As used in this part 8, unless the context otherwise requires:
(1) Domestic violence means an act or threatened act of violence upon a person with whom the actor is or has been involved in an intimate relationship. Domestic violence also includes any other crime against a person, or against property, including an animal, or any municipal ordinance violation against a person, or against property, including an animal, when used as a method of coercion, control, punishment, intimidation, or revenge directed against a person with whom the actor is or has been involved in an intimate relationship.
(2) Intimate relationship means a relationship between spouses, former spouses, past or present unmarried couples, or persons who are both the parents of the same child regardless of whether the persons have been married or have lived together at any time.
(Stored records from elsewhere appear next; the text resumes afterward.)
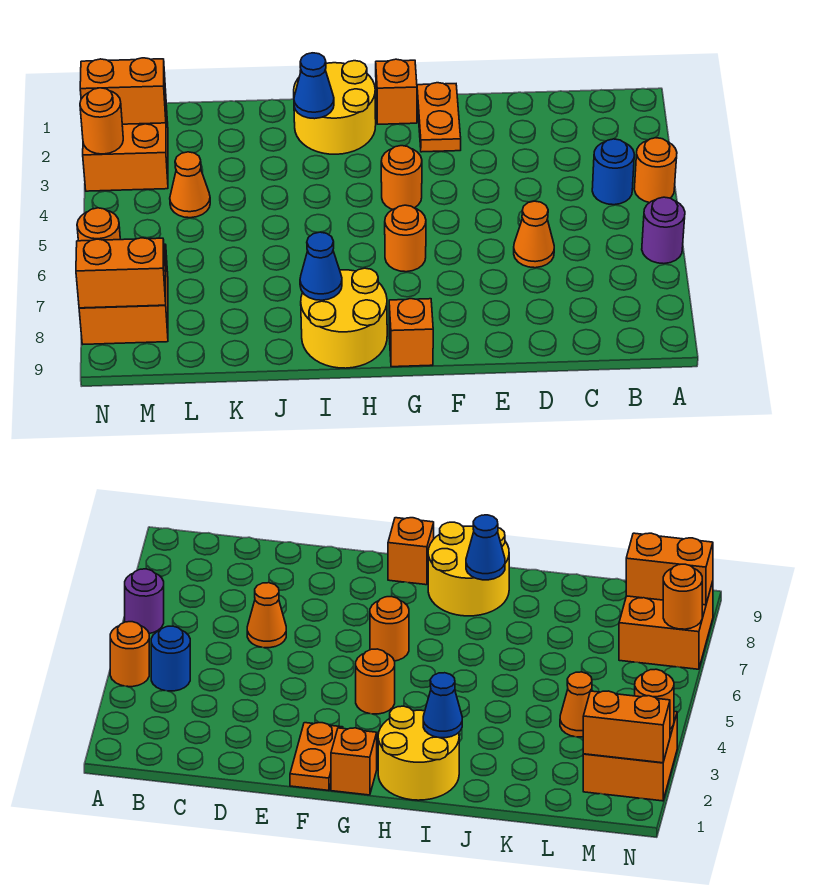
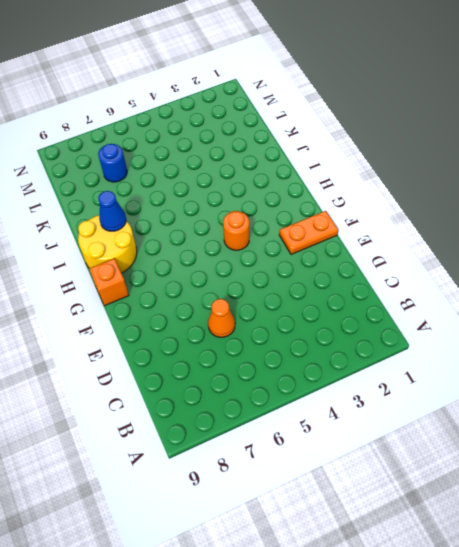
blue 1x1 round brick [98,144,127,182] -> blue 1x1 round brick moved to [592,139,634,205]
none -> orange 1x1 round brick [634,138,677,203]
none -> purple 1x1 round brick [642,197,685,264]
none -> orange 1x1 brick [376,59,417,124]

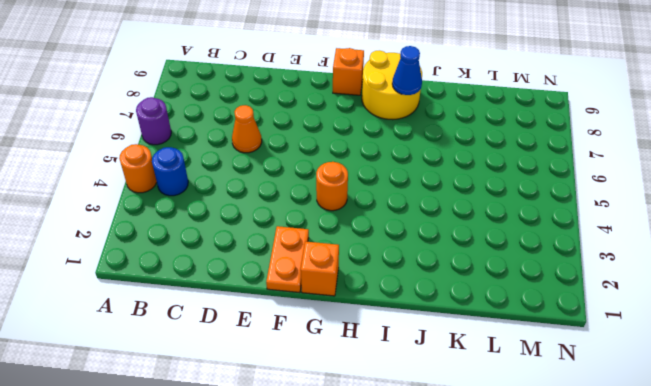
none -> orange 1x1 round brick [385,205,426,272]
none -> yellow 2x2 round brick [294,61,376,154]
none -> orange 1x1 cone [170,152,210,218]

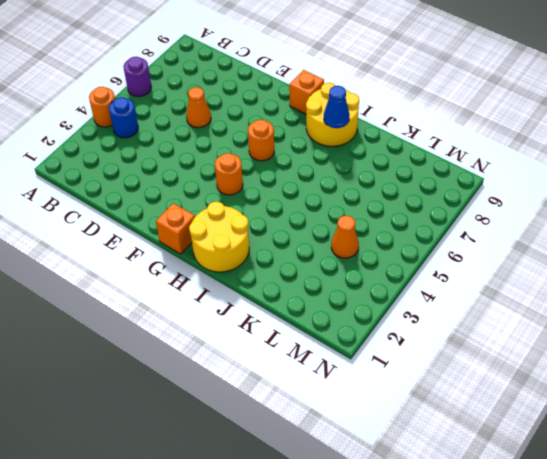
none -> orange 1x2 plate [417,83,461,152]
none -> orange 2x2 brick [83,106,168,191]
none -> orange 2x2 brick [79,244,168,344]

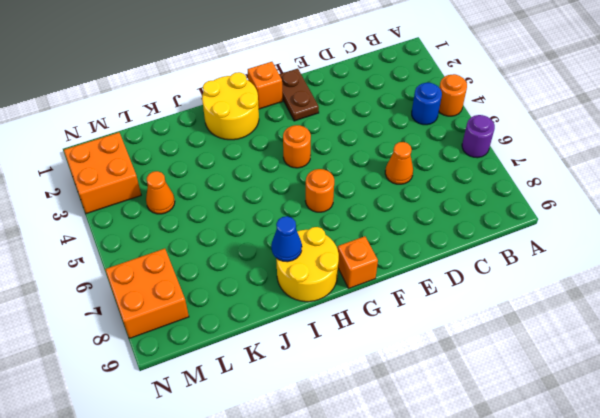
brown 1x2 plate [279,69,319,121] -> orange 1x2 plate [417,83,461,152]
none -> blue 1x1 cone [294,53,334,119]
none -> orange 1x2 brick [80,58,166,124]
none -> orange 1x2 brick [76,238,166,308]

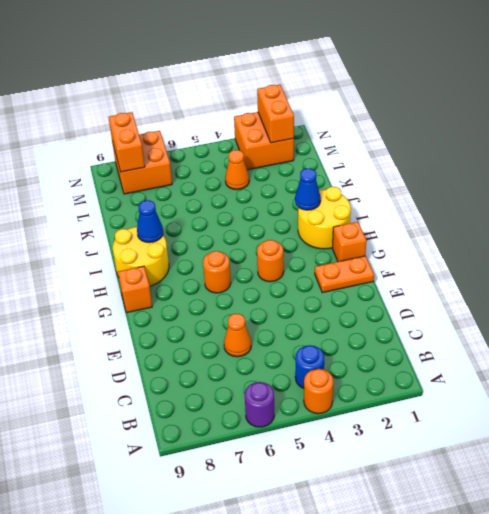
none -> orange 1x1 round brick [80,88,123,154]
none -> orange 1x1 round brick [77,208,120,241]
Source: L. 89: Entire section added, p. 909, 1, effective April 4. L. 94: (1) amended, p. 2020, 1, effective June 3; entire section amended, p. 2025, 1, effective July 1. L. 95: IP and (1) amended, p. 566, 1, effective July 1. L. 2007: (1) amended, p. 726, 7, effective July 1.
Editors note: Subsection (1) was amended in Senate Bill 94-51. Those amendments were superseded by the amendment of the entire section in House Bill 94-1253.
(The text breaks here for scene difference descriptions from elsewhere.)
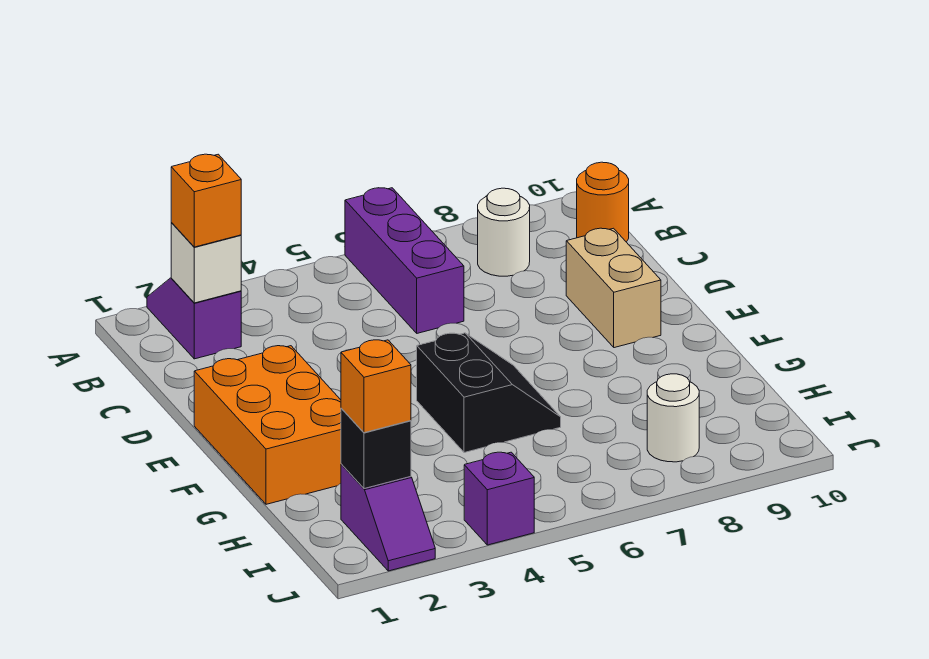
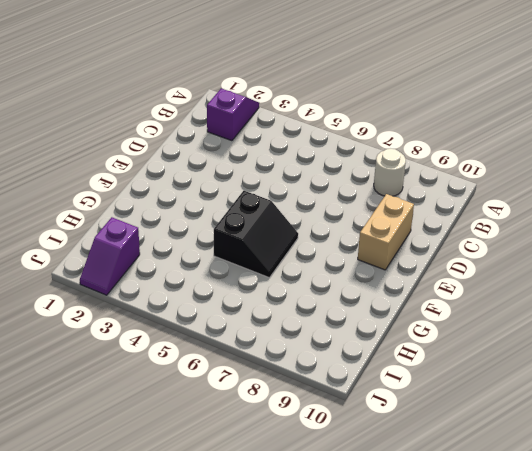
none -> purple 1x3 brick [345,188,464,333]
none -> orange 1x1 round brick [577,162,629,242]
none -> orange 2x3 brick [194,346,341,504]

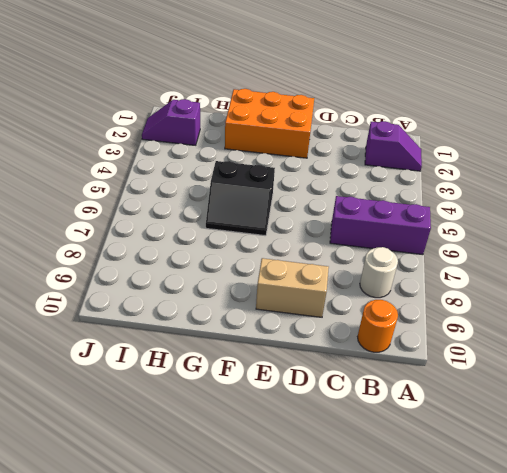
none -> white 1x1 round brick [647,374,699,462]
none -> purple 1x1 brick [464,452,534,545]
none -> white 1x1 brick [171,222,241,303]

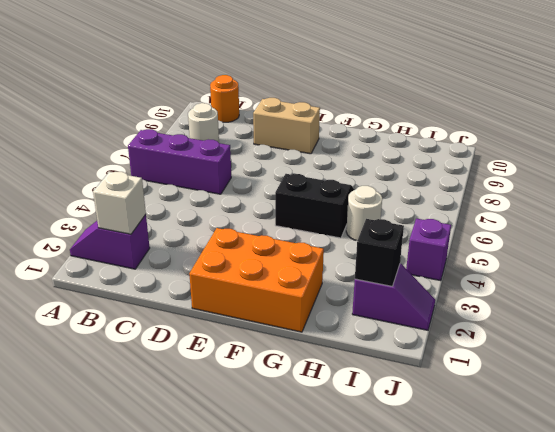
white 1x1 round brick [346,186,382,241] -> white 1x1 round brick moved to [647,374,699,462]
none -> orange 1x1 brick [171,154,241,247]
none -> orange 1x1 brick [341,340,411,433]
Law reviews. For article, Injunctive Remedies for Interpersonal Violence, see 18 Colo. Law. 1743 (1989). For article, 1994 Legislature Strengthens Domestic Violence Protective Orders, see 23 Colo. Law. 2327 (1994).
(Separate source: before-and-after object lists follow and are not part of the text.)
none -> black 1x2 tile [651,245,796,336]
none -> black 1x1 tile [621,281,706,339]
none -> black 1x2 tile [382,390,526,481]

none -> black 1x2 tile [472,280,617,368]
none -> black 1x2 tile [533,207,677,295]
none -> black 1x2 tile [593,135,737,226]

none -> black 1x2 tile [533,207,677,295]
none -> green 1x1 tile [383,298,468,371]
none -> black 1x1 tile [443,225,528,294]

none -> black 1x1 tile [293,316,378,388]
Evidence of a sexual relationship is not necessary to establish the existence of an intimate relationship. People v. Disher, 224 P.3d 254 (Colo. 2010).
A sexual relationship may be an indicator, but never a necessary condition, of an intimate relationship for purposes of the Colorado domestic violence statute. The relationship must be more than that of a roommate, friend, or acquaintance, and there must be a romantic attachment or shared parental status between the parties. People v. Disher, 224 P.3d 254 (Colo. 2010).
When determining whether a relationship is an intimate relationship, a court may take into account the following three factors: (1) The length of time the relationship has existed or did exist; (2) the nature or type of the relationship; and (3) the frequency of interaction between the parties. People v. Disher, 224 P.3d 254 (Colo. 2010).
The existence of a dating relationship indicates the kind of romantic attachment required by the statute. Whether that dating relationship was sexual in nature should not have been the determining factor. People v. Disher, 224 P.3d 254 (Colo. 2010).